[Data for this task]
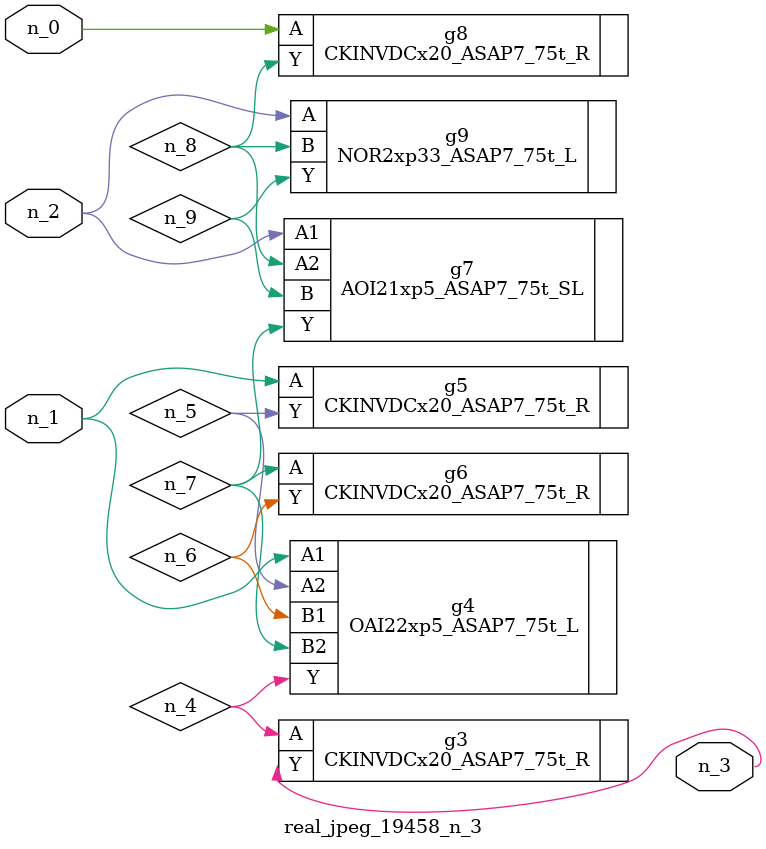
<source format=v>
module real_jpeg_19458_n_3 (n_1, n_0, n_2, n_3);

input n_1;
input n_0;
input n_2;

output n_3;

wire n_5;
wire n_8;
wire n_4;
wire n_6;
wire n_7;
wire n_9;

CKINVDCx20_ASAP7_75t_R g8 ( 
.A(n_0),
.Y(n_8)
);

OAI22xp5_ASAP7_75t_L g4 ( 
.A1(n_1),
.A2(n_5),
.B1(n_6),
.B2(n_7),
.Y(n_4)
);

CKINVDCx20_ASAP7_75t_R g5 ( 
.A(n_1),
.Y(n_5)
);

AOI21xp5_ASAP7_75t_SL g7 ( 
.A1(n_2),
.A2(n_8),
.B(n_9),
.Y(n_7)
);

NOR2xp33_ASAP7_75t_L g9 ( 
.A(n_2),
.B(n_8),
.Y(n_9)
);

CKINVDCx20_ASAP7_75t_R g3 ( 
.A(n_4),
.Y(n_3)
);

CKINVDCx20_ASAP7_75t_R g6 ( 
.A(n_7),
.Y(n_6)
);


endmodule
</source>
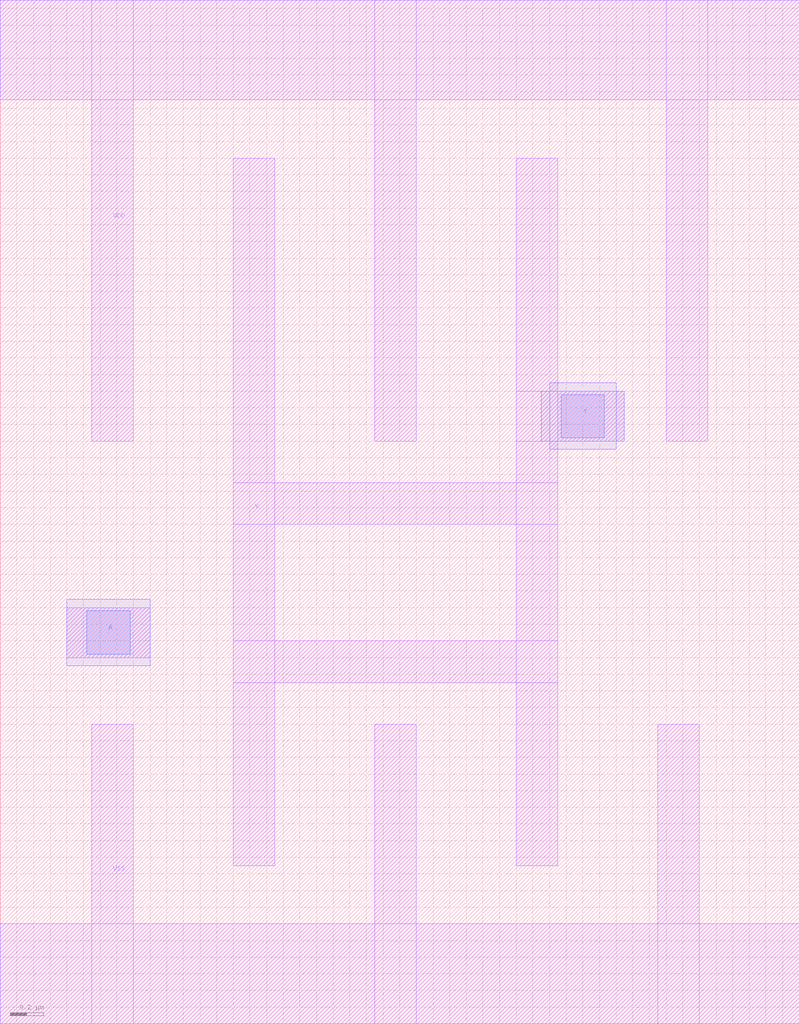
<source format=lef>
# Copyright 2022 Google LLC
# Licensed under the Apache License, Version 2.0 (the "License");
# you may not use this file except in compliance with the License.
# You may obtain a copy of the License at
#
#      http://www.apache.org/licenses/LICENSE-2.0
#
# Unless required by applicable law or agreed to in writing, software
# distributed under the License is distributed on an "AS IS" BASIS,
# WITHOUT WARRANTIES OR CONDITIONS OF ANY KIND, either express or implied.
# See the License for the specific language governing permissions and
# limitations under the License.
VERSION 5.7 ;
BUSBITCHARS "[]" ;
DIVIDERCHAR "/" ;

MACRO gf180mcu_osu_sc_gp9t3v3__clkinv_4
  CLASS CORE ;
  ORIGIN 0 0 ;
  FOREIGN gf180mcu_osu_sc_gp9t3v3__clkinv_4 0 0 ;
  SIZE 4.8 BY 6.15 ;
  SYMMETRY X Y ;
  SITE gf180mcu_osu_sc_gp9t3v3 ;
  PIN VDD
    DIRECTION INOUT ;
    USE POWER ;
    SHAPE ABUTMENT ;
    PORT
      LAYER MET1 ;
        RECT 0 5.55 4.8 6.15 ;
        RECT 4 3.5 4.25 6.15 ;
        RECT 2.25 3.5 2.5 6.15 ;
        RECT 0.55 3.5 0.8 6.15 ;
    END
  END VDD
  PIN VSS
    DIRECTION INOUT ;
    USE GROUND ;
    PORT
      LAYER MET1 ;
        RECT 0 0 4.8 0.6 ;
        RECT 3.95 0 4.2 1.8 ;
        RECT 2.25 0 2.5 1.8 ;
        RECT 0.55 0 0.8 1.8 ;
    END
  END VSS
  PIN A
    DIRECTION INPUT ;
    USE SIGNAL ;
    PORT
      LAYER MET1 ;
        RECT 0.4 2.2 0.9 2.5 ;
      LAYER MET2 ;
        RECT 0.4 2.15 0.9 2.55 ;
      LAYER VIA12 ;
        RECT 0.52 2.22 0.78 2.48 ;
    END
  END A
  PIN Y
    DIRECTION OUTPUT ;
    USE SIGNAL ;
    PORT
      LAYER MET1 ;
        RECT 3.1 3.5 3.75 3.8 ;
        RECT 3.1 0.95 3.35 5.2 ;
        RECT 1.4 3 3.35 3.25 ;
        RECT 1.4 2.05 3.35 2.3 ;
        RECT 1.4 0.95 1.65 5.2 ;
      LAYER MET2 ;
        RECT 3.25 3.5 3.75 3.8 ;
        RECT 3.3 3.45 3.7 3.85 ;
      LAYER VIA12 ;
        RECT 3.37 3.52 3.63 3.78 ;
    END
  END Y
END gf180mcu_osu_sc_gp9t3v3__clkinv_4

</source>
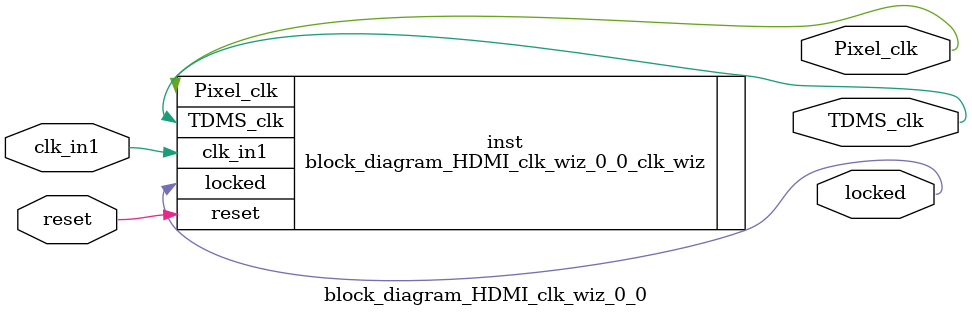
<source format=v>


`timescale 1ps/1ps

(* CORE_GENERATION_INFO = "block_diagram_HDMI_clk_wiz_0_0,clk_wiz_v6_0_1_0_0,{component_name=block_diagram_HDMI_clk_wiz_0_0,use_phase_alignment=true,use_min_o_jitter=false,use_max_i_jitter=false,use_dyn_phase_shift=false,use_inclk_switchover=false,use_dyn_reconfig=false,enable_axi=0,feedback_source=FDBK_AUTO,PRIMITIVE=MMCM,num_out_clk=2,clkin1_period=8.000,clkin2_period=10.000,use_power_down=false,use_reset=true,use_locked=true,use_inclk_stopped=false,feedback_type=SINGLE,CLOCK_MGR_TYPE=NA,manual_override=false}" *)

module block_diagram_HDMI_clk_wiz_0_0 
 (
  // Clock out ports
  output        Pixel_clk,
  output        TDMS_clk,
  // Status and control signals
  input         reset,
  output        locked,
 // Clock in ports
  input         clk_in1
 );

  block_diagram_HDMI_clk_wiz_0_0_clk_wiz inst
  (
  // Clock out ports  
  .Pixel_clk(Pixel_clk),
  .TDMS_clk(TDMS_clk),
  // Status and control signals               
  .reset(reset), 
  .locked(locked),
 // Clock in ports
  .clk_in1(clk_in1)
  );

endmodule

</source>
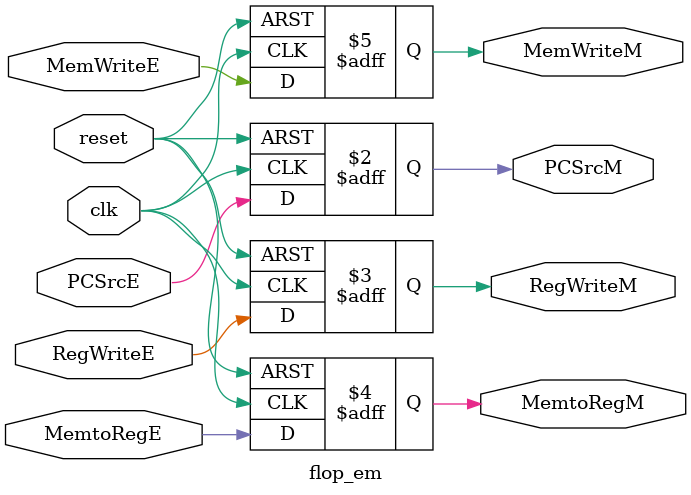
<source format=v>
module flop_em(
	clk,
	reset,
	PCSrcE,
	RegWriteE,
	MemtoRegE,
	MemWriteE,
	PCSrcM,
	RegWriteM,
	MemtoRegM,
	MemWriteM,
);
	input wire clk;
	input wire reset;
	input wire PCSrcE;
	input wire RegWriteE;
	input wire MemtoRegE;
	input wire MemWriteE;
	output reg PCSrcM;
	output reg RegWriteM;
	output reg MemtoRegM;
	output reg MemWriteM;
	
	always @ (posedge clk or posedge reset)
	begin
		if (reset)
		begin
			PCSrcM <= 0;
			RegWriteM <= 0;
			MemtoRegM <= 0;
			MemWriteM <= 0;
		end
		else
		begin
			PCSrcM <= PCSrcE;
			RegWriteM <= RegWriteE;
			MemtoRegM <= MemtoRegE;
			MemWriteM <= MemWriteE;
		end
	end

endmodule
</source>
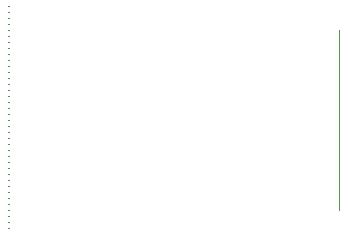
<source format=gbo>
%TF.GenerationSoftware,KiCad,Pcbnew,8.0.2*%
%TF.CreationDate,2024-06-01T12:45:28+02:00*%
%TF.ProjectId,LoraSensor,4c6f7261-5365-46e7-936f-722e6b696361,rev?*%
%TF.SameCoordinates,Original*%
%TF.FileFunction,Legend,Bot*%
%TF.FilePolarity,Positive*%
%FSLAX46Y46*%
G04 Gerber Fmt 4.6, Leading zero omitted, Abs format (unit mm)*
G04 Created by KiCad (PCBNEW 8.0.2) date 2024-06-01 12:45:28*
%MOMM*%
%LPD*%
G01*
G04 APERTURE LIST*
%ADD10C,0.100000*%
%ADD11C,0.127000*%
G04 APERTURE END LIST*
D10*
X215900000Y-66065400D02*
X215900000Y-81305400D01*
D11*
X187960000Y-64008000D02*
X187960000Y-64008000D01*
X187960000Y-64516000D02*
X187960000Y-64516000D01*
X187960000Y-65024000D02*
X187960000Y-65024000D01*
X187960000Y-65532000D02*
X187960000Y-65532000D01*
X187960000Y-66040000D02*
X187960000Y-66040000D01*
X187960000Y-66548000D02*
X187960000Y-66548000D01*
X187960000Y-67056000D02*
X187960000Y-67056000D01*
X187960000Y-67564000D02*
X187960000Y-67564000D01*
X187960000Y-68072000D02*
X187960000Y-68072000D01*
X187960000Y-68580000D02*
X187960000Y-68580000D01*
X187960000Y-69088000D02*
X187960000Y-69088000D01*
X187960000Y-69596000D02*
X187960000Y-69596000D01*
X187960000Y-70104000D02*
X187960000Y-70104000D01*
X187960000Y-70612000D02*
X187960000Y-70612000D01*
X187960000Y-71120000D02*
X187960000Y-71120000D01*
X187960000Y-71628000D02*
X187960000Y-71628000D01*
X187960000Y-72136000D02*
X187960000Y-72136000D01*
X187960000Y-72644000D02*
X187960000Y-72644000D01*
X187960000Y-73152000D02*
X187960000Y-73152000D01*
X187960000Y-73660000D02*
X187960000Y-73660000D01*
X187960000Y-74168000D02*
X187960000Y-74168000D01*
X187960000Y-74676000D02*
X187960000Y-74676000D01*
X187960000Y-75184000D02*
X187960000Y-75184000D01*
X187960000Y-75692000D02*
X187960000Y-75692000D01*
X187960000Y-76200000D02*
X187960000Y-76200000D01*
X187960000Y-76708000D02*
X187960000Y-76708000D01*
X187960000Y-77216000D02*
X187960000Y-77216000D01*
X187960000Y-77724000D02*
X187960000Y-77724000D01*
X187960000Y-78232000D02*
X187960000Y-78232000D01*
X187960000Y-78740000D02*
X187960000Y-78740000D01*
X187960000Y-79248000D02*
X187960000Y-79248000D01*
X187960000Y-79756000D02*
X187960000Y-79756000D01*
X187960000Y-80264000D02*
X187960000Y-80264000D01*
X187960000Y-80772000D02*
X187960000Y-80772000D01*
X187960000Y-81280000D02*
X187960000Y-81280000D01*
X187960000Y-81788000D02*
X187960000Y-81788000D01*
X187960000Y-82296000D02*
X187960000Y-82296000D01*
X187960000Y-82804000D02*
X187960000Y-82804000D01*
M02*

</source>
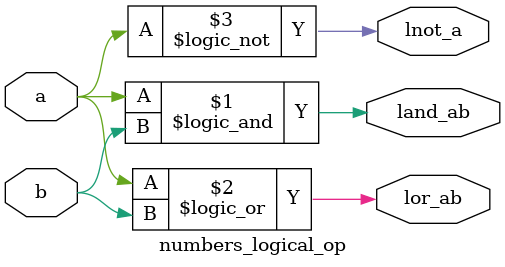
<source format=sv>


module numbers_logical_op (
    input  wire a,
    input  wire b,
    output wire land_ab,
    output wire lor_ab,
    output wire lnot_a
);
    assign land_ab = a && b;
    assign lor_ab  = a || b;
    assign lnot_a  = !a;
endmodule

</source>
[/Data for this task]
### About this task
Find the string "MemtoRegE" in the entries above. Copy each line where it occurs.

### Answer
	MemtoRegE,
	input wire MemtoRegE;
			MemtoRegM <= MemtoRegE;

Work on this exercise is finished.